▶ What to work on
What follows is a listing to transcribe exactly, leaving the pictures out.
*** Block opens ***
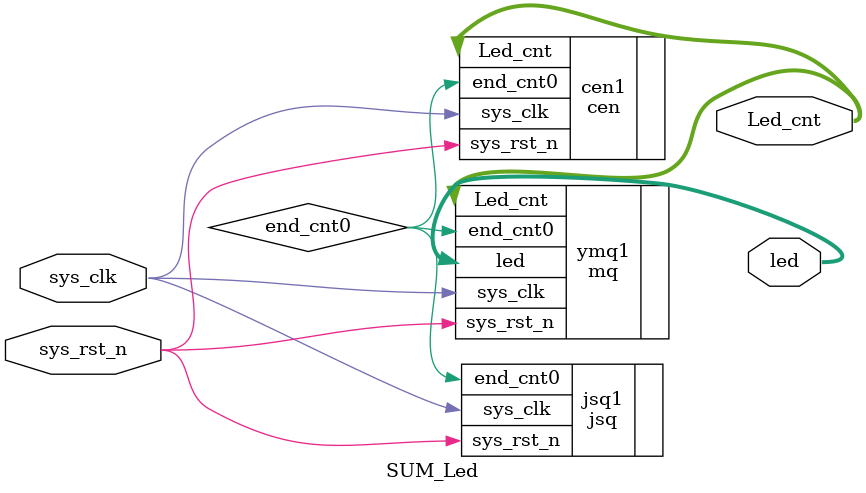
<source format=v>
/*****************************************************
	动态数码管 
	2023/11/21    1s切换一位
*****************************************************/
module  SUM_Led
#(
//****************************************************//

//定义晶振频率50M
    parameter CNT_MAX = 26'd50_000_000 
	 
//****************************************************//
)
(
    input   wire            sys_clk     ,   //输入工作时钟,频率50MHz
    input   wire            sys_rst_n   ,   //输入复位信号,低电平有效

	 output  wire    [7:0]    Led_cnt		,
    output  wire    [6:0]    led          //输出行同步信号

);


wire end_cnt0 ;

//********************************************************************//
//***************************** Main Code ****************************//
//********************************************************************//
//计数器
  jsq jsq1
(
   .sys_clk  (sys_clk)   ,   //输入工作时钟,频率50MHz
   .sys_rst_n(sys_rst_n)   ,   //输入复位信号,低电平有效
	
   .end_cnt0 (end_cnt0)         //输出行同步信号

);

//********************************************************************//
//***************************** Main Code ****************************//
//********************************************************************//
//片选信号
  cen cen1
(
    .sys_clk    (sys_clk) ,   //输入工作时钟,频率50MHz
    .sys_rst_n  (sys_rst_n) ,   //输入复位信号,低电平有效
    .end_cnt0   (end_cnt0) ,
					
	.Led_cnt	(Led_cnt)	

);

//********************************************************************//
//***************************** Main Code ****************************//
//********************************************************************//
//译码器模块
mq ymq1
(
	.sys_clk    (sys_clk),
	.sys_rst_n  (sys_rst_n),
	.Led_cnt	(Led_cnt),
	.end_cnt0(end_cnt0),
   .led		(led)       

);

endmodule

</source>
*** Block closes ***
▶ Exercise solution
<source format=v>
/*****************************************************
	动态数码管 
	2023/11/21    1s切换一位
*****************************************************/
module  SUM_Led
#(
//****************************************************//

//定义晶振频率50M
    parameter CNT_MAX = 26'd50_000_000 
	 
//****************************************************//
)
(
    input   wire            sys_clk     ,   //输入工作时钟,频率50MHz
    input   wire            sys_rst_n   ,   //输入复位信号,低电平有效

	 output  wire    [7:0]    Led_cnt		,
    output  wire    [6:0]    led          //输出行同步信号

);


wire end_cnt0 ;

//********************************************************************//
//***************************** Main Code ****************************//
//********************************************************************//
//计数器
  jsq jsq1
(
   .sys_clk  (sys_clk)   ,   //输入工作时钟,频率50MHz
   .sys_rst_n(sys_rst_n)   ,   //输入复位信号,低电平有效
	
   .end_cnt0 (end_cnt0)         //输出行同步信号

);

//********************************************************************//
//***************************** Main Code ****************************//
//********************************************************************//
//片选信号
  cen cen1
(
    .sys_clk    (sys_clk) ,   //输入工作时钟,频率50MHz
    .sys_rst_n  (sys_rst_n) ,   //输入复位信号,低电平有效
    .end_cnt0   (end_cnt0) ,
					
	.Led_cnt	(Led_cnt)	

);

//********************************************************************//
//***************************** Main Code ****************************//
//********************************************************************//
//译码器模块
mq ymq1
(
	.sys_clk    (sys_clk),
	.sys_rst_n  (sys_rst_n),
	.Led_cnt	(Led_cnt),
	.end_cnt0(end_cnt0),
   .led		(led)       

);

endmodule

</source>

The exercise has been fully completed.